Mes frères et sœurs, il m’incombe d’ouvrir cette session en vous parlant.
Je cherche à être guidé par le Saint-Esprit. Je perçois l’immense responsabilité de parler à des centaines de milliers de saints des derniers jours dans le monde, peut-être même à des millions de personnes.
Je vous remercie de votre aimable hospitalité envers nous quand nous vous rendons visite. C’est véritablement une expérience qui rend humble d’être le bénéficiaire d’une telle gentillesse. Vous nous écrivez des lettres d’appréciation qui nous apportent des encouragements. Vous vous efforcez de vivre l’Evangile et d’élever vos enfants dans la lumière et la vérité. Vous êtes véritablement des saints des derniers jours, et je suis profondément reconnaissant de l’occasion que j’ai d’être uni avec vous et de ressentir votre amitié et votre amour.
Sœur Hinckley et moi-même avons récemment eu l’occasion de participer à une conférence de pieu à Rexburg en Idaho. Nous n’étions pas retournés au parc national de Yellowstone depuis de nombreuses années. Nous avons décidé d’aller à la conférence par la route, et de revenir à la maison le lundi en passant par Yellowstone.
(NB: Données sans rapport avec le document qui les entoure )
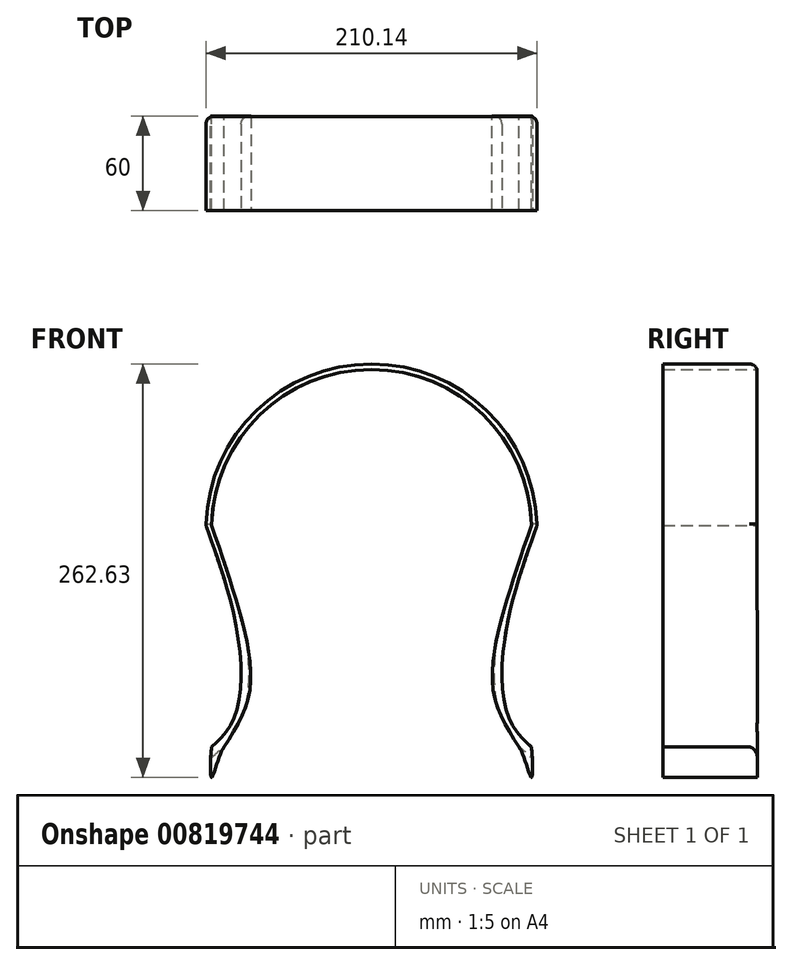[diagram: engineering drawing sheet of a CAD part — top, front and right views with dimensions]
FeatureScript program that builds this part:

En 1988, de terribles incendies y ont fait rage. Chaque jour les médias donnaient un état de la situation à l’aide de schémas, présentant l’intensité des feux pendant leur rapide progression sur des milliers d’hectares, détruisant des millions d’arbres. Les flammes finirent par s’éteindre, et les gens pleurèrent littéralement devant la désolante scène d’innombrables pins, la cime brûlée et le tronc droit et pelé dressés comme des marques solennelles de sépultures dans un cimetière bondé.
Quand nous avons fait cette visite, il y a environ un mois, nous avons observé quelque chose d’un intérêt captivant. Les pins morts se dressaient toujours là, mais entre les arbres brûlés de nouvelles pousses étaient sorties du sol par millions.
De toute évidence, quand le feu avait touché le sommet des arbres, les pommes de pin avaient explosé éparpillant leurs graines sur le sol. Il y a maintenant une nouvelle génération d’arbres, jeunes, beaux et pleins de promesse. Les vieux arbres finiront par tomber et les nouveaux deviendront grands pour créer une forêt utile et de grande beauté.
En roulant dans le parc, je pensais aux merveilles de la nature et au rythme de notre vie. Nous devenons vieux, moi le premier. Notre vitalité et nos capacités faiblissent. Mais une nouvelle génération est prête. Ce sont les enfants. Ils sont, eux aussi, des fils et des filles de Dieu pour qui le temps est venu de prendre leur place sur terre. Ils sont comme les nouvelles pousses dans le parc: jeunes, tendres, sensibles, beaux et pleins de promesse.
Comme Tagore, le poète indien, l’a dit un jour: «Chaque enfant vient avec le message que Dieu ne s’est pas découragé de l’homme» (The Treasure Chest, p. 49).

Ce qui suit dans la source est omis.